Start of Block

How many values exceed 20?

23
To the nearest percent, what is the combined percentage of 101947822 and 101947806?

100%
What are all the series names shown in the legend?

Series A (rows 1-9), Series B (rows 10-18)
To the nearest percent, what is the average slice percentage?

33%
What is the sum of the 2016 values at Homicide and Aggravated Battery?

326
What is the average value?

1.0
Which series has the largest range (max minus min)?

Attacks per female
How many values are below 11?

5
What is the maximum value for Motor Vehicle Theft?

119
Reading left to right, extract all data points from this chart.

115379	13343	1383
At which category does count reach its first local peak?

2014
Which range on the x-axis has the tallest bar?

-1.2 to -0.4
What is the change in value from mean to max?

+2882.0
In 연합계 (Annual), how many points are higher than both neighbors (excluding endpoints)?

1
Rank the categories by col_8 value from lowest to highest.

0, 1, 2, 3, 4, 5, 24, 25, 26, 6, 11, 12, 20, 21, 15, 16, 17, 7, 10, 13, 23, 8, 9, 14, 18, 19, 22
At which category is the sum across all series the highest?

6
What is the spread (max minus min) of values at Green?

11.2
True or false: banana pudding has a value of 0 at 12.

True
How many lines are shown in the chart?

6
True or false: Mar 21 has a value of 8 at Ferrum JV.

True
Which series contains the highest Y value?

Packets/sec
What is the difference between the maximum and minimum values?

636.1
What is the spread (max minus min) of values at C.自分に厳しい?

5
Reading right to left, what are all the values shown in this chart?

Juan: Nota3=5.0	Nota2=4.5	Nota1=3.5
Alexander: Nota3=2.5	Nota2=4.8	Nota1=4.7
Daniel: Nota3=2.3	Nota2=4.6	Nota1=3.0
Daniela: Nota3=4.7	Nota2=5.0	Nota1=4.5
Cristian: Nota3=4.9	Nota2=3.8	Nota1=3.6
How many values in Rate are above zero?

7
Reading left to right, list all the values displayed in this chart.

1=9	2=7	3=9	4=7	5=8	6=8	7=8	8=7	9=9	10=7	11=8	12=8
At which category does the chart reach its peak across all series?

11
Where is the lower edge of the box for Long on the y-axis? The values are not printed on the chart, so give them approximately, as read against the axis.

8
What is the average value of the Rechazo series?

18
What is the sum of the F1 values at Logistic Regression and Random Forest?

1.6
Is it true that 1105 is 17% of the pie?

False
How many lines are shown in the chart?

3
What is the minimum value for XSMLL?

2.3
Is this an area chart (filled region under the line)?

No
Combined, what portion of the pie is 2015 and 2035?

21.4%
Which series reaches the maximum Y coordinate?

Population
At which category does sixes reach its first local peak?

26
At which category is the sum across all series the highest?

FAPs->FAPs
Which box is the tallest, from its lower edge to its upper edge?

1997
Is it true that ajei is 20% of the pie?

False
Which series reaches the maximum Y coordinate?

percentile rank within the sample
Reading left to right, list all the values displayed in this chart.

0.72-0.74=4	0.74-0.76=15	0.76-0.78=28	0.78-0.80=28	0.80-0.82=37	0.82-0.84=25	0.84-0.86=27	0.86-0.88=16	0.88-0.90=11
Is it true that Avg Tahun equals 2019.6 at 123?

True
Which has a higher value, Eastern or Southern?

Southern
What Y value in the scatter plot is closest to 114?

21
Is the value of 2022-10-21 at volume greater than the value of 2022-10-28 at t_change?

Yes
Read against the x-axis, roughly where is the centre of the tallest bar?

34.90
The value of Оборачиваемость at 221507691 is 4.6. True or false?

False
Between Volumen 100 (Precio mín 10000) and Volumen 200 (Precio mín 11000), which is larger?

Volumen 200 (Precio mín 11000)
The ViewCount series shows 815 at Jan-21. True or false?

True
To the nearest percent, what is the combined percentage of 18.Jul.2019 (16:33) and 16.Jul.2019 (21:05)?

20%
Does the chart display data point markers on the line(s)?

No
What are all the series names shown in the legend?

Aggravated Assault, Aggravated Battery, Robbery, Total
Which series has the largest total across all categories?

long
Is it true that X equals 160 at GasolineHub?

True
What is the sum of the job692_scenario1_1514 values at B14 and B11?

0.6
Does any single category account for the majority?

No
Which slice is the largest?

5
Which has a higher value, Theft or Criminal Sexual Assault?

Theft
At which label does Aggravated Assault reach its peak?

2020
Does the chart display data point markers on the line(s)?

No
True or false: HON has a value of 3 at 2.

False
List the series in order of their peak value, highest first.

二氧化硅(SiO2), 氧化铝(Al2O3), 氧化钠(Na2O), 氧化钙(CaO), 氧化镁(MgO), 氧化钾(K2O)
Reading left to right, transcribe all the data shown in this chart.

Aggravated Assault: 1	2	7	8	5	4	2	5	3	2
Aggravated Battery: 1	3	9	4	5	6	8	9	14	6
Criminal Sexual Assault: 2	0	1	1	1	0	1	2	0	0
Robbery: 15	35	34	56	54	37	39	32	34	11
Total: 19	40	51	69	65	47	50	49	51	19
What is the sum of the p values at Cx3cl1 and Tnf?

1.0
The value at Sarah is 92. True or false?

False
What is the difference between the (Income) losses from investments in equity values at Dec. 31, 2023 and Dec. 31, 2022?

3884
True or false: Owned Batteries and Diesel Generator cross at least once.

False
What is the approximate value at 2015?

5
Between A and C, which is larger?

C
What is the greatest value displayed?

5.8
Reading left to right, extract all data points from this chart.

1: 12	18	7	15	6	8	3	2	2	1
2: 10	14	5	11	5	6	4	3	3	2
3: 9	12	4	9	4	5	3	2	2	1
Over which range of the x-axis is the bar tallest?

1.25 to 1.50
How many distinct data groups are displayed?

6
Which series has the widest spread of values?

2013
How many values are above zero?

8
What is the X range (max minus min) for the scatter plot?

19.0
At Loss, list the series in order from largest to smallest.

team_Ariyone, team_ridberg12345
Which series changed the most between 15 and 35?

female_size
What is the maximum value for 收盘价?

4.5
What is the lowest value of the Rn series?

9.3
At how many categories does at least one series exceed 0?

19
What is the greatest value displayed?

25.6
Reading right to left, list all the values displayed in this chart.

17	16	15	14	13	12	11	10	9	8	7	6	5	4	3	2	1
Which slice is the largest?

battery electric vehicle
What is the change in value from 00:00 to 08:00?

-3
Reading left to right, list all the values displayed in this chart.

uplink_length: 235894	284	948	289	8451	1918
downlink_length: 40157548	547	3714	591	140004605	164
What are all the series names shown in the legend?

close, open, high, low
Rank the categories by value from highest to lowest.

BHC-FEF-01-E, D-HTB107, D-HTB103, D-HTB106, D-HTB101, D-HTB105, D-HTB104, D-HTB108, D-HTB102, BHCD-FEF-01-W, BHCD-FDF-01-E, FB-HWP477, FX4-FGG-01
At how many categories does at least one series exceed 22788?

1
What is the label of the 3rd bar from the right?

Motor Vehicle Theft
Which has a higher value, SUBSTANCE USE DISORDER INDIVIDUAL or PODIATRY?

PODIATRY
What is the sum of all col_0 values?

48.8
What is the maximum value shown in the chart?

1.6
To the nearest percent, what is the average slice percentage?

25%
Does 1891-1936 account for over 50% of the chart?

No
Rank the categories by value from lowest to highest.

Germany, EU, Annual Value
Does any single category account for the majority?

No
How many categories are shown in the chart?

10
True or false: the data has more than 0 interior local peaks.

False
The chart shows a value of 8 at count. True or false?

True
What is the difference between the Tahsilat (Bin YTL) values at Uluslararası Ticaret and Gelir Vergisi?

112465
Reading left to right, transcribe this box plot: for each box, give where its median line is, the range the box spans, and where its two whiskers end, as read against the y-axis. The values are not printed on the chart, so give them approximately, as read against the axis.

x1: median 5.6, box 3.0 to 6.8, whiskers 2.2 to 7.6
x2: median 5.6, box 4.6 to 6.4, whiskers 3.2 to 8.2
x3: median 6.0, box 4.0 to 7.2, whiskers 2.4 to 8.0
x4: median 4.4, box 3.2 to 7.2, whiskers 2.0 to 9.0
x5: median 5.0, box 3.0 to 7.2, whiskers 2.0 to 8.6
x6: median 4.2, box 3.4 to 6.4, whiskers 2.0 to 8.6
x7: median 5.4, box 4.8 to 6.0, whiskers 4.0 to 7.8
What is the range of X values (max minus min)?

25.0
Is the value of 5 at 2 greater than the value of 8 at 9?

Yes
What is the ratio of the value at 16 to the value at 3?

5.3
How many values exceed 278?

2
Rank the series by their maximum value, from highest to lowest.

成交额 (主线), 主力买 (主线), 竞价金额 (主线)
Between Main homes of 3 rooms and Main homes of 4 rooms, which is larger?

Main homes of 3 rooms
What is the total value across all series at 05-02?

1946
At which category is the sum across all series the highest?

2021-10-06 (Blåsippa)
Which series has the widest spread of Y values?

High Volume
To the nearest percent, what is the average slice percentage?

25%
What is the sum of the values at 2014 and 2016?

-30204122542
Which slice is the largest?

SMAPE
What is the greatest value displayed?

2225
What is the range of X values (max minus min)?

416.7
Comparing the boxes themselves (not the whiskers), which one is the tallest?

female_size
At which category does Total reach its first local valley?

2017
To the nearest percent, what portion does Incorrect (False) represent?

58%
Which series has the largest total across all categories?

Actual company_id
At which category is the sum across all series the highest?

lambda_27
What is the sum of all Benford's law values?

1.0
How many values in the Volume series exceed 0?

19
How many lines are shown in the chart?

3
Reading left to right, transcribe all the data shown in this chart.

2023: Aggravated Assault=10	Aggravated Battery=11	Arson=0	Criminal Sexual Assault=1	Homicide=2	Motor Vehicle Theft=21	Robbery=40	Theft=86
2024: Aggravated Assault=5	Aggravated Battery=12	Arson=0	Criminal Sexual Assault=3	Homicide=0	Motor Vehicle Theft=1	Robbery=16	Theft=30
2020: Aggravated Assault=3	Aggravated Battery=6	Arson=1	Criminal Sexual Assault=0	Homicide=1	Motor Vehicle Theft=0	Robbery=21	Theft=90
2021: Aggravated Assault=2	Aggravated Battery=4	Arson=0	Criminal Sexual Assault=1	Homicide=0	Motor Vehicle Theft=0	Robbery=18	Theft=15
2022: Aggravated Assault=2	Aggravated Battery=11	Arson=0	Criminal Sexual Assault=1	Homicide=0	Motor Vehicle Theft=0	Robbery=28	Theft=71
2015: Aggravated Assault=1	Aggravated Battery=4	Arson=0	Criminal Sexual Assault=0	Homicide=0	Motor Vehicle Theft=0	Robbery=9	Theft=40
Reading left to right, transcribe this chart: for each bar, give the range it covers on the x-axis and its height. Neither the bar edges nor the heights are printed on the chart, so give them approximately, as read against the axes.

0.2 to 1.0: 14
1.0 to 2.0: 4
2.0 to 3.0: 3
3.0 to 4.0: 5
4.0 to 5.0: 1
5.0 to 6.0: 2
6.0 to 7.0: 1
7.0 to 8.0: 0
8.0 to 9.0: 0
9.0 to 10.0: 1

End of Block

TASK STATEMENT:
Identify every line in the records above that contains the word "scatter", and copy each of those lines in full.

TASK SOLUTION:
What Y value in the scatter plot is closest to 114?
What is the X range (max minus min) for the scatter plot?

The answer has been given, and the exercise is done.